Bu yöntem gerçekten basit ve tarafsızlık açısından son derece uygun bir yöntemdir. Çünkü veriler piyasa verilerine göre düzeltilmektedir ve uygulaması da oldukça kolaydır. Fakat olumlu yanlarına karşılık bu yöntemin kimi sakıncaları da mevcuttur. Örneğin aktif ve pasif değerlerin cari değerlerini bulmada borsa değeri gibi objektif ölçütlerin olmadığı hallerde yöntem oldukça subjektif bir özellik taşıyacaktır. Net aktif değer hesaplama işleminde bazı varlıkların değer tespiti yapılırken kimi zorluklarla karşılaşılmaktadır. Örneğin, firmanın sahip olduğu özel bir varlığın piyasada eşinin ve benzerinin bulunmamasından dolayı, bu varlığın değerini piyasada belirlemek ve tespit etmek oldukça güç olacaktır. Bu varlığa bir değer biçilse bile subjektif bir özellik taşıyacaktır. Buna ilaveten, ikinci el piyasasında varlıklara bir talebin oluşmaması durumunda, teknolojik eskimenin olması halinde, varlığın oldukça kötü durumda olması ve varlığın nakit yaratma yeteneğini kaybetmesi durumunda değerleme konusu varlığın piyasa değeri düşük kalacaktır. Değerleme çalışmalarında genellikle bir uzman görüşü alınarak değer tespiti yapılmaktadır (Yazıcı, 1997: 50).

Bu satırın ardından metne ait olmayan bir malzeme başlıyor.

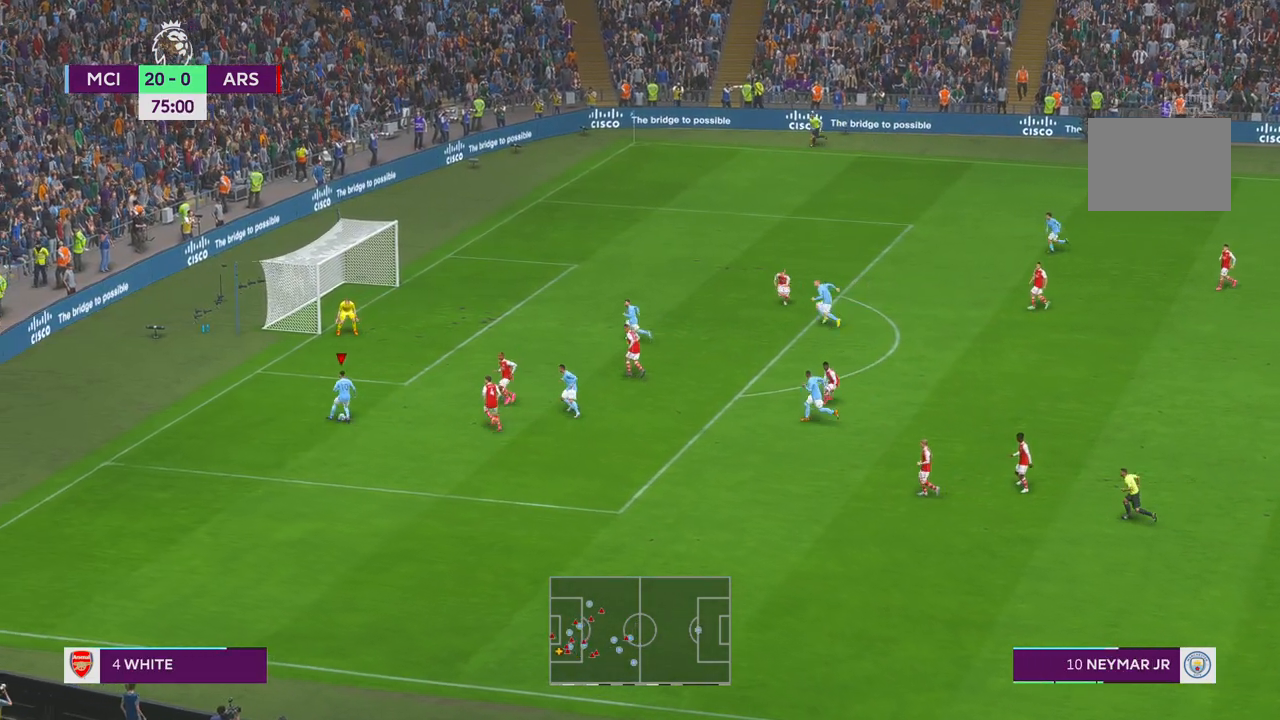
{"buttons": [], "left_stick": "up", "right_stick": "center", "events": [[233, "R2", "down"], [317, "R2", "up"]]}
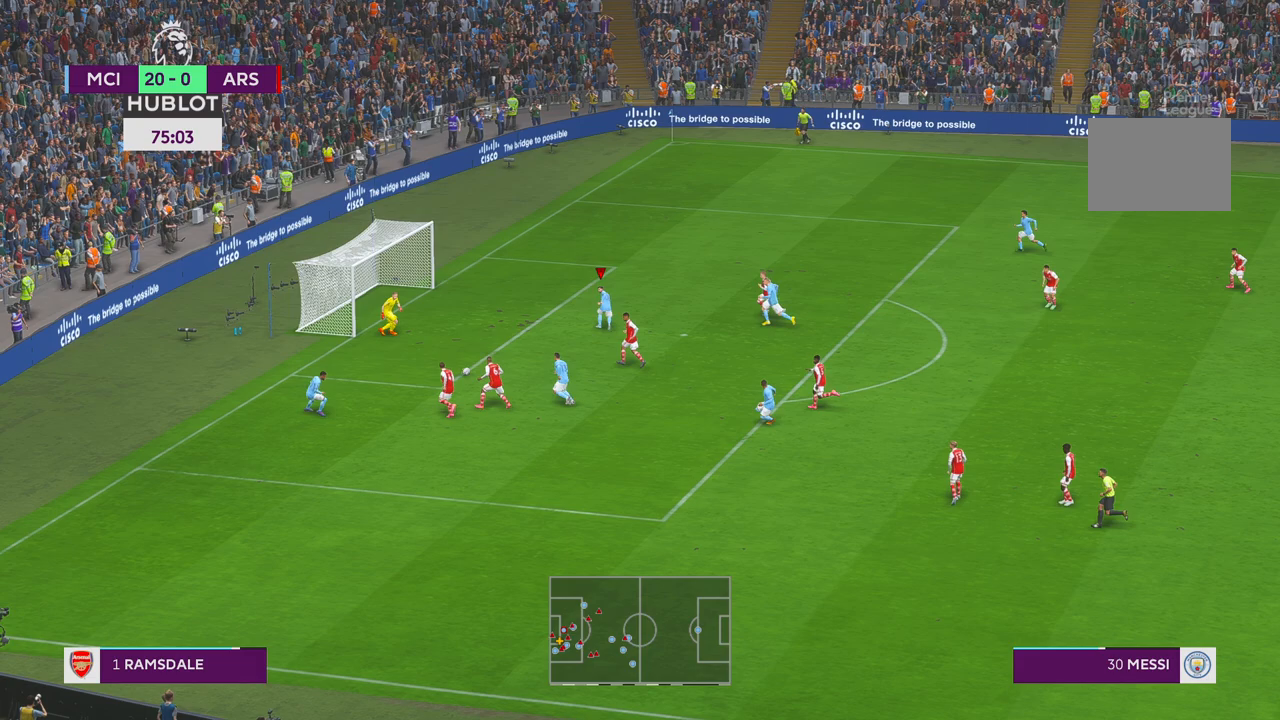
{"buttons": [], "left_stick": "up-left", "right_stick": "center", "events": [[117, "left_stick", "up-left"]]}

İndirgenmiş nakit akımları yönteminin değerlemede iyi sonuç vermeme durumlarında, net aktif değer yöntemini kullanmak daha uygun olmaktadır. İndirgenmiş nakit akımı yönteminde şirketin gelecekte muhtemel gelirleri dikkate alındığı için şirketin şerefiye değerini de dolaylı olarak hesaba katmaktadır. Oysa net aktif değer yönteminde, şerefiye hesaba katılmamakta, daha çok durağan bir değerleme modeli özelliği taşımaktadır. Burada gözden kaçmaması gereken bir nokta da, çalışan ve kârlılığı olan tesislerde net aktif değeri yöntemini kullanmak, firmanın değerini olması gereken değerden daha küçük olarak hesaplamaya yol açabilmektedir.